In December 1950, Bernie Swanson, sports editor of the Minneapolis Star, picked Johnson as the best defensive tackle in the Big Ten Conference.

===1951 season===
As a senior in 1951, Johnson started all 9 games for Michigan at both defensive left tackle and offensive left tackle. At the conclusion of his playing career at Michigan, the Chicago Daily Tribune wrote that Johnson ranked with the greatest ever to play at the tackle position for the Wolverines:"When Tom, known to his teammates as Big Gun, played his final game last fall he had won a place alongside such great Michigan tackles as Otto Pommerening, the three Wisterts, Merv Pregulman, and Al Wahl. He was a 60 minute operator in these days of offensive and defensive platoons. Tom's intuitive ability, his quickness, and his savvy made his work seem so easy that his value was appreciated only by experts. He has the gift of doing the right thing so naturally that he handles blockers and ball carriers in a completely unspectacular way."
In December 1951, Johnson was selected as a first-team defensive tackle on the All-Players All-American team, an All-America team sponsored by the Chicago Tribune and determined based on polling of players in cooperation with the major universities and colleges throughout the United States. The 1951 results were based on a record 18,876 votes. Johnson was also selected as a first-team All-Big Ten tackle by both the Associated Press and United Press.

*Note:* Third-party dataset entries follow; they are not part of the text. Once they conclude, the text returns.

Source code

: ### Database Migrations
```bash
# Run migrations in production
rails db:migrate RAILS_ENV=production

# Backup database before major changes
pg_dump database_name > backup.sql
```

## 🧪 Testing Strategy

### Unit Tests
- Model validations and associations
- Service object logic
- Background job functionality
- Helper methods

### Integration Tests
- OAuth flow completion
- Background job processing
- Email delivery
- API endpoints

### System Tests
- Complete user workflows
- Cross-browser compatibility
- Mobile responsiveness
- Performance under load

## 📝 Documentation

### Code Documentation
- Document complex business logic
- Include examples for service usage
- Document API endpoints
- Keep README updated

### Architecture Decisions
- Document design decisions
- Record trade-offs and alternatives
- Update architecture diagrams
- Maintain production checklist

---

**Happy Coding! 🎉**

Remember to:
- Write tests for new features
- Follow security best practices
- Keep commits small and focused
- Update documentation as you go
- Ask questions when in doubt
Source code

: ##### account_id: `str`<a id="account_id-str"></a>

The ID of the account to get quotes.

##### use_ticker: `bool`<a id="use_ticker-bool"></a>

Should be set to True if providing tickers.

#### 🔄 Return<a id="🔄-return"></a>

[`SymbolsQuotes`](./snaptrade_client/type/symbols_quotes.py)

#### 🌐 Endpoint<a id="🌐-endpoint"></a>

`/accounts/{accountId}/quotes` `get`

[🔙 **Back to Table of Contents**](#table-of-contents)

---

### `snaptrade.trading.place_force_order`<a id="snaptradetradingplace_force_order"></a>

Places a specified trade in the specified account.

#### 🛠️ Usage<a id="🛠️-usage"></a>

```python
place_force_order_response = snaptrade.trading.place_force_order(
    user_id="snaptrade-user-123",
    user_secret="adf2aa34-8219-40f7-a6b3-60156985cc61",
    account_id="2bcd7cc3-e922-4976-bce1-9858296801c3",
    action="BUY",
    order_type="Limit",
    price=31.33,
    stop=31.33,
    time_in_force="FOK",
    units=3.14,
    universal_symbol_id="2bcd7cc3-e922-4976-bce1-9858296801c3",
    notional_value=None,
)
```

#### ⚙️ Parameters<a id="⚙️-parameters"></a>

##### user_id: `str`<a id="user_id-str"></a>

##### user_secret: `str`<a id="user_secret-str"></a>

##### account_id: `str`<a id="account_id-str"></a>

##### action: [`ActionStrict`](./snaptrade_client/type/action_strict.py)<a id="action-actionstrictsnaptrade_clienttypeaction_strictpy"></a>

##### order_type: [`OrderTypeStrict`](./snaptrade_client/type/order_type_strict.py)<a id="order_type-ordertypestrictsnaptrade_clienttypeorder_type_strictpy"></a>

At the end of his senior year, Johnson was also selected to play for the College All-Star team in the annual match against the NFL championship team. While training with the College All-Stars, Chicago Tribune columnist Arch Ward wrote that it would be hard for Michigan coach Bennie Oosterbaan to replace Johnson. Ward added, "Tom Johnson, the 60 minute All-American currently assigned to a first string tackle berth in the College All-Star camp, is the acme of modesty.... Hardly a man around can remember him saying anything since the Collegians gathered at St. John's Military academy."

===Track and field===
In addition to football, Johnson earned two varsity letters at Michigan in track and field. He finished second in the shot put at the 1952 Big Ten Conference indoor track meet. He graduated from Michigan in 1952, receiving a degree in physical education.

==Professional football==
Johnson was picked by the Green Bay Packers in the sixth round (63rd overall pick) of the 1952 NFL draft. When Johnson and Iowa's Donal Riley signed with the Packers, the announcement in the Wisconsin newspapers focused on their race. The Oshkosh Daily Northwestern ran the story under the headline, "Packers to Try Out Negro Players." The Capital Times led the story as follows: "The signing of two Negro athletes —- Tackle Tom Johnson of Michigan and Fullback Donal (Mike) Riley of Iowa —- was announced today by the Green Bay Packers." Johnson appeared in eight games for the Packers during the 1952 NFL season. He was the second African-American to play for the Packers, following the lead of fellow Michigan Wolverine, Bob Mann, who joined the Packers in 1950.

==Death==
Johnson died in Muskegon Heights, Michigan on May 15, 1991, at the age of 60.